» WHAT YOU ARE ASKED TO DO
Gather every line in the records below that contains the word "dass".

» DATA PROVIDED
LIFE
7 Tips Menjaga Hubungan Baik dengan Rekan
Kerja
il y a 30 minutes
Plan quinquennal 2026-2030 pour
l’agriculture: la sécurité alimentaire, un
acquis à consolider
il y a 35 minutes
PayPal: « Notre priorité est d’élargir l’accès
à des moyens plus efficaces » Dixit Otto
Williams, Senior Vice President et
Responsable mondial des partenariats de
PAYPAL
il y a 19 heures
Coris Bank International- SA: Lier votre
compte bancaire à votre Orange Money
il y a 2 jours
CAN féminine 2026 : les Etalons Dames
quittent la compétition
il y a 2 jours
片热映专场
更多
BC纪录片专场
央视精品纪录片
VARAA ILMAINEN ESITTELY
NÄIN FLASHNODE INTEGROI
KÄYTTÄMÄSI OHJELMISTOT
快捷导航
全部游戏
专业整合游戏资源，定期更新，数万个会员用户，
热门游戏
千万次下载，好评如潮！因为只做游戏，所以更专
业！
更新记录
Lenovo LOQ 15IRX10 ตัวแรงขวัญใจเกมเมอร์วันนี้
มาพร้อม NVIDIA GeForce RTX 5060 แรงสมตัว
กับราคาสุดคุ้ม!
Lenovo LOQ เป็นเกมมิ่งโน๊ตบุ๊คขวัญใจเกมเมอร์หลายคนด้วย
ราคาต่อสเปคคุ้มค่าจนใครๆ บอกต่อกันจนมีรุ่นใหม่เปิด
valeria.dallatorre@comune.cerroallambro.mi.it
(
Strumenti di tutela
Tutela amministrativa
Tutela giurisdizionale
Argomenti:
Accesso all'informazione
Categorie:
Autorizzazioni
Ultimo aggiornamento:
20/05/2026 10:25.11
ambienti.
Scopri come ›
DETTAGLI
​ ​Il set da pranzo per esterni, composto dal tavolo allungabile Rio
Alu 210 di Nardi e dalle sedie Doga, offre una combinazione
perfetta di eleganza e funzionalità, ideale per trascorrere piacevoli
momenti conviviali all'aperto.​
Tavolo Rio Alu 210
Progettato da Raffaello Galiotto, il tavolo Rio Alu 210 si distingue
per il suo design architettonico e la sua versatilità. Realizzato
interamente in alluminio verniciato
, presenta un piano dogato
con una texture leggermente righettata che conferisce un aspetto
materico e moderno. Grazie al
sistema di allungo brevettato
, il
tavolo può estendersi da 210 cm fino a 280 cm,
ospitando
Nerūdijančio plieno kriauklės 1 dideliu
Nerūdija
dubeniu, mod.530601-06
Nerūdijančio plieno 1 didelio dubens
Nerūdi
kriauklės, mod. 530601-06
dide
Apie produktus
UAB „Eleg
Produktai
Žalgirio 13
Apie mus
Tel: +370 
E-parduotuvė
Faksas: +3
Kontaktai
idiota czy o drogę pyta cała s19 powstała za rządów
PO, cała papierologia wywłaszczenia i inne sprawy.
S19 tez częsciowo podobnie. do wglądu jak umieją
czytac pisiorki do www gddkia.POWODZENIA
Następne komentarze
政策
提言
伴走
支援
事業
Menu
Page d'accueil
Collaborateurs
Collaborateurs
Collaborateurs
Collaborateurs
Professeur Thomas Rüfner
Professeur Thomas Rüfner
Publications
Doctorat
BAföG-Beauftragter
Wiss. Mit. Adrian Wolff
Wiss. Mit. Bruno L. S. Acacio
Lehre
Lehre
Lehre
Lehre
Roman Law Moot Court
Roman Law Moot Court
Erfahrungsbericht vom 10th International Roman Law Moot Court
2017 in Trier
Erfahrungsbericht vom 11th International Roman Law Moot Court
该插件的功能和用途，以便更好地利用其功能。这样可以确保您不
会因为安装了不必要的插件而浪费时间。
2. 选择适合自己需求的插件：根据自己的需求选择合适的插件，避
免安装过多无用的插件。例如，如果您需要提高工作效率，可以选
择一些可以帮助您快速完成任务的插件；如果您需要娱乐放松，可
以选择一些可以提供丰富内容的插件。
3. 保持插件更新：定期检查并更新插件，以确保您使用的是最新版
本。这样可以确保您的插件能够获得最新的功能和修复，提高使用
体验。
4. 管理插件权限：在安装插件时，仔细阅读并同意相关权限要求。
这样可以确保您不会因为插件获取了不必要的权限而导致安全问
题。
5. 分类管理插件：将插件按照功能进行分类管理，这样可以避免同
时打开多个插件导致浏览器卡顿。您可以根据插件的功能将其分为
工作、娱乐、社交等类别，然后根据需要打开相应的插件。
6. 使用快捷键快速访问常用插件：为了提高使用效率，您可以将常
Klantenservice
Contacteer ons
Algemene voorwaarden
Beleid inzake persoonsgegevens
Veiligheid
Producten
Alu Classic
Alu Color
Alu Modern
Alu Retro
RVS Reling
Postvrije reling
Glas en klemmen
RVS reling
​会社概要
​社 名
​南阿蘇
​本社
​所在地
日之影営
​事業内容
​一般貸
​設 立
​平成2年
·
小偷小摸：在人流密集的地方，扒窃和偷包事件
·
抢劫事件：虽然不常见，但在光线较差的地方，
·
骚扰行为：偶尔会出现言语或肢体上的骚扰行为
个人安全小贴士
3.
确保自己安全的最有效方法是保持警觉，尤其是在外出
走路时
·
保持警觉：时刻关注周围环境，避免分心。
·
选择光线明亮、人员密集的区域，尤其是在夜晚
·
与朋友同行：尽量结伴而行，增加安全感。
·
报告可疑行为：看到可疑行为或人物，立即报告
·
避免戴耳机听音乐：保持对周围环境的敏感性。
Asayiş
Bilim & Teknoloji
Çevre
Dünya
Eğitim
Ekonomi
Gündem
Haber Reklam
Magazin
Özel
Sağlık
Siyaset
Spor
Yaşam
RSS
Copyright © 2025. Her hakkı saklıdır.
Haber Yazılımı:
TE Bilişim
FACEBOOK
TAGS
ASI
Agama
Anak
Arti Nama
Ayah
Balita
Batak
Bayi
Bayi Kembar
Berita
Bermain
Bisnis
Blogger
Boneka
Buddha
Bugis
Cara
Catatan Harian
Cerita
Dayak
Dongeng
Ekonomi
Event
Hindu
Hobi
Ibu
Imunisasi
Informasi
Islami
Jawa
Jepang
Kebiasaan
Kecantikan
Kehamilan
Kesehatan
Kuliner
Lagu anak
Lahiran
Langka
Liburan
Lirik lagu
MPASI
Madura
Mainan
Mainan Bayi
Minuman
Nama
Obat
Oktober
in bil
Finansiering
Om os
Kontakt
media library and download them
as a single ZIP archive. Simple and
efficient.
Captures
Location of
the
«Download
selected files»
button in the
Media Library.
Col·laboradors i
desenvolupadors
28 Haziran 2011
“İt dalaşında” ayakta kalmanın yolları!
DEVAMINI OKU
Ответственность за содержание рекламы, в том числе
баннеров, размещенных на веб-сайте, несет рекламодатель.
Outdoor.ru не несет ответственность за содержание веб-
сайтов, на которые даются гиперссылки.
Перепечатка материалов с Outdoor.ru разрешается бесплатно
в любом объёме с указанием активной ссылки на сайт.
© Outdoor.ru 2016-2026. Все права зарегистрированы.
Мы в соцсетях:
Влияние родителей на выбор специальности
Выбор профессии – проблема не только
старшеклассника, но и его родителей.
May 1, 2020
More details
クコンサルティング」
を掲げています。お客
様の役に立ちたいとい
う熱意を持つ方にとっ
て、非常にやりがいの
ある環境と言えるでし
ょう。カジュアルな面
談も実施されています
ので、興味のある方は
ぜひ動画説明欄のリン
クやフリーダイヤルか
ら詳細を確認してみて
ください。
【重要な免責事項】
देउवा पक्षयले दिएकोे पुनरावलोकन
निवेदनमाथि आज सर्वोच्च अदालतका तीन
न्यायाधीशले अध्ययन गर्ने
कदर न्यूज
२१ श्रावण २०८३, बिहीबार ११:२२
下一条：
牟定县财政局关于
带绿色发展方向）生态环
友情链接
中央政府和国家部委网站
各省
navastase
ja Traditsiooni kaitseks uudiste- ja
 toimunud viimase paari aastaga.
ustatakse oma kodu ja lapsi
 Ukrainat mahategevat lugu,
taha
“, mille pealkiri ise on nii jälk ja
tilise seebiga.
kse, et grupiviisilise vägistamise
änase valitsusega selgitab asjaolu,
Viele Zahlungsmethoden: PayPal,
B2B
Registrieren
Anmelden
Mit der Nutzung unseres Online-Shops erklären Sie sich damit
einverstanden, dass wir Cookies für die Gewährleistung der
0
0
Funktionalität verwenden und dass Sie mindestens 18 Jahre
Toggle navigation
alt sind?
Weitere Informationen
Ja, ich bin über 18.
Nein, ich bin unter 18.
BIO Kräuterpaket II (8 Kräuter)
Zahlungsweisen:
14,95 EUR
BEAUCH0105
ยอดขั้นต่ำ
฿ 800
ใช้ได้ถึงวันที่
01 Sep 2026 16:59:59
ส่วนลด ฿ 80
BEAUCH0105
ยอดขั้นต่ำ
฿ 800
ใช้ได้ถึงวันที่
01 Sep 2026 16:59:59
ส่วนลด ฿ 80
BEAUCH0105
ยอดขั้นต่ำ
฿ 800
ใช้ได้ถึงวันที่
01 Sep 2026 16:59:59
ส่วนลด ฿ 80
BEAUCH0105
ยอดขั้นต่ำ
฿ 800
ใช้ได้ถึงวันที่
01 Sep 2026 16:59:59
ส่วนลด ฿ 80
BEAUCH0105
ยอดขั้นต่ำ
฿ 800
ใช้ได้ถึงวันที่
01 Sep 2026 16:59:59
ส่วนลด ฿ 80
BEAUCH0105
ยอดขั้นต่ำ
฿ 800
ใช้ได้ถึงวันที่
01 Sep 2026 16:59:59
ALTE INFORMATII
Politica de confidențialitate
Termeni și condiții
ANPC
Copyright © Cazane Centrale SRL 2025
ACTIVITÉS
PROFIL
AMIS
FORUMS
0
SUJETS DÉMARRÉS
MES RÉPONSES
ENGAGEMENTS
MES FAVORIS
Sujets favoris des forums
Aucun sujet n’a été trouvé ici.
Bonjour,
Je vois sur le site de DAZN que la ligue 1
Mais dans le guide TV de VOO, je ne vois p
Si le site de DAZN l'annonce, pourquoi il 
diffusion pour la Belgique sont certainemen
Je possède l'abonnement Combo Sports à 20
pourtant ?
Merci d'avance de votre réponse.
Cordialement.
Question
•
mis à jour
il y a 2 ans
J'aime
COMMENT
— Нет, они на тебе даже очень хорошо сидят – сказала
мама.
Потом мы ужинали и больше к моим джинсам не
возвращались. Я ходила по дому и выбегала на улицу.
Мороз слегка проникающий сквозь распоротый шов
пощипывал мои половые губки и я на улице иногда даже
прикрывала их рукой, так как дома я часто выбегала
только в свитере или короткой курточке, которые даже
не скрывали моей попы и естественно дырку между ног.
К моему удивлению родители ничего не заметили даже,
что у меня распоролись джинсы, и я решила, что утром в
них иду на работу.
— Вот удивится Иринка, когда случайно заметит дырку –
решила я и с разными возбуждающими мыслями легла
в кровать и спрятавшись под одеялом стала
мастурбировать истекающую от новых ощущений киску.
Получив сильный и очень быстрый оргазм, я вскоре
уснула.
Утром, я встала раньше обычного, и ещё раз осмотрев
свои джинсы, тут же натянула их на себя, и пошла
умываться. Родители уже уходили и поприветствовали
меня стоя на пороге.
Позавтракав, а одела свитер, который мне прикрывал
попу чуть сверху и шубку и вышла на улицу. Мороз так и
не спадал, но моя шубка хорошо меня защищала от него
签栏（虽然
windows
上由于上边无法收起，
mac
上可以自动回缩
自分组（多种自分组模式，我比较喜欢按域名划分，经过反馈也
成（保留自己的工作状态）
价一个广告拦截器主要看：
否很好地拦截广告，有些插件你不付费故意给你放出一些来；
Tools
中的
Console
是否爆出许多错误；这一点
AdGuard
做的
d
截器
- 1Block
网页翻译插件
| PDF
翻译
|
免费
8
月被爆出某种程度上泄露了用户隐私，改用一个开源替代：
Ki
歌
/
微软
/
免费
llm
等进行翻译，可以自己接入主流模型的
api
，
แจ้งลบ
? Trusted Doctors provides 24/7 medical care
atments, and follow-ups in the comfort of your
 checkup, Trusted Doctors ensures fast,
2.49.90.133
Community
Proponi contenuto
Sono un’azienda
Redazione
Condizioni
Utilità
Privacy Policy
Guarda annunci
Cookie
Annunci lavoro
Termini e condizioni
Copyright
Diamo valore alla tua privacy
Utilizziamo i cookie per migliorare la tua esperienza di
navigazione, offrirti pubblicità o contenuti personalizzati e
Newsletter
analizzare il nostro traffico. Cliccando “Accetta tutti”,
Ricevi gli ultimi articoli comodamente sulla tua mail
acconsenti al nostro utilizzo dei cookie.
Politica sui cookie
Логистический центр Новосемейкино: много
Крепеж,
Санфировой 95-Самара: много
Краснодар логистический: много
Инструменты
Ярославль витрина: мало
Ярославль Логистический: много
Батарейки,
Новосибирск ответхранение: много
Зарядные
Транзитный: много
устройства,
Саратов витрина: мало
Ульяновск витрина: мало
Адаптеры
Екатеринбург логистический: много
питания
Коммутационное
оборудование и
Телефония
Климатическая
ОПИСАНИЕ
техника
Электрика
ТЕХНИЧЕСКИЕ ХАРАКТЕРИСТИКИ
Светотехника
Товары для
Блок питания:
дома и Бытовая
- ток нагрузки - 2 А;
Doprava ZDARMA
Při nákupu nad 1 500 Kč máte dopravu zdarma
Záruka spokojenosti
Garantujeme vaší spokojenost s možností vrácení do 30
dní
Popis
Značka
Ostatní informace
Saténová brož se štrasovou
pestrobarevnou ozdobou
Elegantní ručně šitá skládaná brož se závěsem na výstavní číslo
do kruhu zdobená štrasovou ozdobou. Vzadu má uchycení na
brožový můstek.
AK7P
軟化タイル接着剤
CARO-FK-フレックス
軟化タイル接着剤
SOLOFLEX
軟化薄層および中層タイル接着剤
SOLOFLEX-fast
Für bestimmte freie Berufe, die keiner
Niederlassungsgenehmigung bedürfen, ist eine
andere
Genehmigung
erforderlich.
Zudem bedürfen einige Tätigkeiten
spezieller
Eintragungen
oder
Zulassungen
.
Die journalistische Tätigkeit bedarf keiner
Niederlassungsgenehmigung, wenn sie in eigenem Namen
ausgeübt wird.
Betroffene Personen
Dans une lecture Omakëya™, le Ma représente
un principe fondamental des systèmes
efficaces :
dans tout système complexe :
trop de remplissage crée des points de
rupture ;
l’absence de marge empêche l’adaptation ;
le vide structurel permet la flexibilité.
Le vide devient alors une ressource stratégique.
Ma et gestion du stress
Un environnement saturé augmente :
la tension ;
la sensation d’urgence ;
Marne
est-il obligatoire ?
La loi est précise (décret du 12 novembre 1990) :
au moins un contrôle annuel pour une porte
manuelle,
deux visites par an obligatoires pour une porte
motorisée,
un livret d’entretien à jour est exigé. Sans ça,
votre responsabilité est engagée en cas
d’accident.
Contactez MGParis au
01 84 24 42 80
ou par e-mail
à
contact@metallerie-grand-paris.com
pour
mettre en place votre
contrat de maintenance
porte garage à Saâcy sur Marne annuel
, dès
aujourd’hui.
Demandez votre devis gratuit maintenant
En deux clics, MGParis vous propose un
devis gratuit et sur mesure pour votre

» THE ANSWER
einverstanden, dass wir Cookies für die Gewährleistung der
Funktionalität verwenden und dass Sie mindestens 18 Jahre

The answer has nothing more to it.